Ma réflexion la laissa de marbre. Elle ne répondit rien.

- Abrahel, murmurai-je à nouveau.

- Quoi?

- Je me demandais: les hommes que tu tues en leur faisant l'amour, de quoi est-ce qu'ils meurent? Je veux dire, est ce qu'ils souffrent ou c'est juste un truc genre crise cardiaque ?

- Non, ils ne souffrent pas, chuchota-t-elle. C'est un peu dommage d'ailleurs. En fait, au moment où ils jouissent, ils éprouvent un plaisir si intense que leur corps n'est plus capable d'effectuer aucune fonction vitale. Ils sont en quelques sortes submergés par le plaisir.

- Ah... fis-je.

La tension était toujours à son comble dans mon caleçon et les dernières paroles d'Abrahel n'arrangeaient pas les choses. Je méditai un instant sur ce qu'elle venait de dire avant de reprendre:

- Abrahel?

- Quoi encore?

je crus discerner un soupçon d'exaspération dans sa voix.

- Ça ne te fait pas bizarre, toi et moi, dans ce lit?

- Si, répondit-elle sur un ton sec. Moi aussi je trouve ça chiant, mais là, j'aimerais vraiment dormir.

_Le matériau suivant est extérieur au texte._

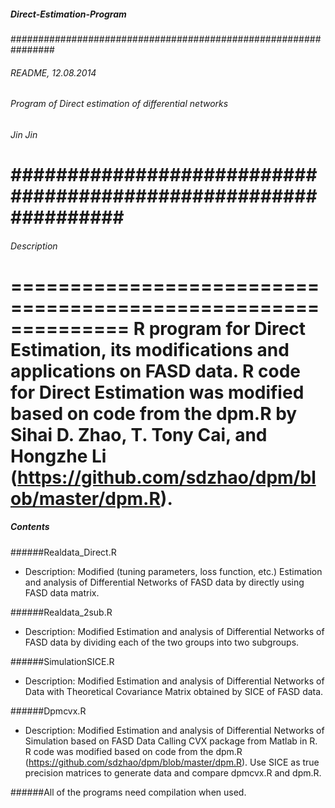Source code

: ##### Direct-Estimation-Program
################################################################
###### README, 12.08.2014
###### Program of Direct estimation of differential networks
###### Jin Jin
################################################################
==============================================================
###### Description
==============================================================
R program for Direct Estimation, its modifications and applications on FASD data. 
R code for Direct Estimation was modified based on code from the dpm.R by Sihai D. Zhao, 
T. Tony Cai, and Hongzhe Li (https://github.com/sdzhao/dpm/blob/master/dpm.R).
==============================================================
##### Contents
######Realdata_Direct.R
- Description: Modified (tuning parameters, loss function, etc.) Estimation and analysis 
               of Differential Networks of FASD data by directly using FASD data matrix.

######Realdata_2sub.R
- Description: Modified Estimation and analysis of Differential Networks of FASD data 
               by dividing each of the two groups into two subgroups.

######SimulationSICE.R
- Description: Modified Estimation and analysis of Differential Networks of Data with 
               Theoretical Covariance Matrix obtained by SICE of FASD data.

######Dpmcvx.R
- Description: Modified Estimation and analysis of Differential Networks of Simulation 
               based on FASD Data Calling CVX package from Matlab in R. R code was modified 
               based on code from the dpm.R (https://github.com/sdzhao/dpm/blob/master/dpm.R).
               Use SICE as true precision matrices to generate data and compare dpmcvx.R
               and dpm.R.

######All of the programs need compilation when used.
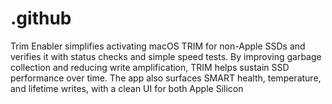 # .github
Trim Enabler simplifies activating macOS TRIM for non-Apple SSDs and verifies it with status checks and simple speed tests. By improving garbage collection and reducing write amplification, TRIM helps sustain SSD performance over time. The app also surfaces SMART health, temperature, and lifetime writes, with a clean UI for both Apple Silicon
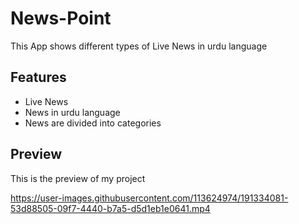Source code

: 
# News-Point

This App shows different types of Live News in urdu language



## Features

- Live News
- News in urdu language
- News are divided into categories


## Preview
This is the preview of my project


https://user-images.githubusercontent.com/113624974/191334081-53d88505-09f7-4440-b7a5-d5d1eb1e0641.mp4





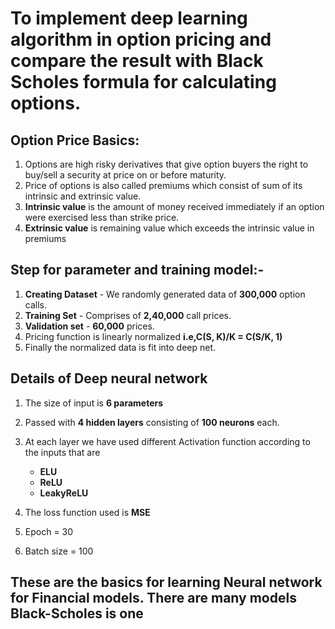 # To implement deep learning algorithm in option pricing and compare the result with Black Scholes formula for calculating options.

## Option Price Basics:

1. Options are high risky derivatives that give option buyers the right to buy/sell a
   security at price on or before maturity.
2. Price of options is also called premiums which consist of sum of its intrinsic and
   extrinsic value.
3. **Intrinsic value** is the amount of money received immediately if an option were
   exercised less than strike price.
4. **Extrinsic value** is remaining value which exceeds the intrinsic value in premiums

## Step for parameter and training model:-

1. **Creating Dataset** - We randomly generated data of **300,000** option calls.
2. **Training Set** - Comprises of **2,40,000** call prices.
3. **Validation set** - **60,000** prices.
4. Pricing function is linearly normalized **i.e,C(S, K)/K = C(S/K, 1)**
5. Finally the normalized data is fit into deep net. 

## Details of Deep neural network

1. The size of input is **6 parameters**
2. Passed with **4 hidden layers** consisting of **100 neurons** each.
3. At each layer we have used different Activation function according to the inputs that are
    - **ELU**
    - **ReLU**
    - **LeakyReLU**

4. The loss function used is **MSE**
5. Epoch = 30
6. Batch size = 100

## These are the basics for learning Neural network for Financial models. There are many models Black-Scholes is one
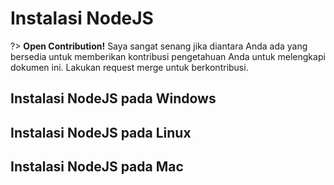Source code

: # Instalasi NodeJS

?> **Open Contribution!** Saya sangat senang jika diantara Anda ada yang bersedia untuk memberikan kontribusi pengetahuan Anda untuk melengkapi dokumen ini. Lakukan request merge untuk berkontribusi.

## Instalasi NodeJS pada Windows



## Instalasi NodeJS pada Linux



## Instalasi NodeJS pada Mac


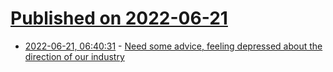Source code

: # [Published on 2022-06-21](index.md)

* [2022-06-21, 06:40:31](https://news.ycombinator.com/item?id=31820677) - [Need some advice, feeling depressed about the direction of our industry](https://news.ycombinator.com/item?id=31820677)
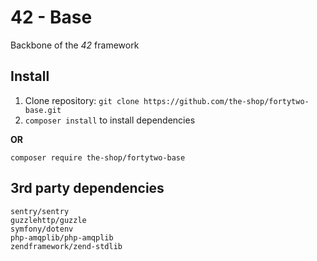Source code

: 42 - Base
====

Backbone of the _42_ framework

Install
---

1. Clone repository: `git clone https://github.com/the-shop/fortytwo-base.git`
2. `composer install` to install dependencies

**OR**

`composer require the-shop/fortytwo-base`

3rd party dependencies
---
`sentry/sentry`  
`guzzlehttp/guzzle`  
`symfony/dotenv`  
`php-amqplib/php-amqplib`  
`zendframework/zend-stdlib`
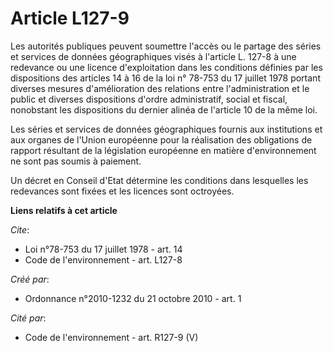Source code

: # Article L127-9

Les autorités publiques peuvent soumettre l'accès ou le partage des séries et services de données géographiques visés à
l'article L. 127-8 à une redevance ou une licence d'exploitation dans les conditions définies par les dispositions des
articles 14 à 16 de la loi n° 78-753 du 17 juillet 1978 portant diverses mesures d'amélioration des relations entre
l'administration et le public et diverses dispositions d'ordre administratif, social et fiscal, nonobstant les dispositions
du dernier alinéa de l'article 10 de la même loi. 

Les séries et services de données géographiques fournis aux institutions et aux organes de l'Union européenne pour la
réalisation des obligations de rapport résultant de la législation européenne en matière d'environnement ne sont pas soumis à
paiement. 

Un décret en Conseil d'Etat détermine les conditions dans lesquelles les redevances sont fixées et les licences sont
octroyées.

**Liens relatifs à cet article**

_Cite_:

  - Loi n°78-753 du 17 juillet 1978 - art. 14
  - Code de l'environnement - art. L127-8

_Créé par_:

  - Ordonnance n°2010-1232 du 21 octobre 2010 - art. 1

_Cité par_:

  - Code de l'environnement - art. R127-9 (V)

Je ne savais pas exactement ce que j'avais espéré comme réponse, mais vraisemblable net ça n'était pas celle-là.

- Ah, conclus-je. Alors bonne nuit.

Je me tournai sur le dos. Alors que je commençai à observer le plafond de ma chambre (en étant tout à fait conscient que cette contemplation risquait de durer pas mal de temps), une évidence s’imposa à moi: son côté dangereux rendait Abrahel encore plus désirable. Je me mis même à penser que mourir dans ses bras, ça ne devait pas être si mal que ça.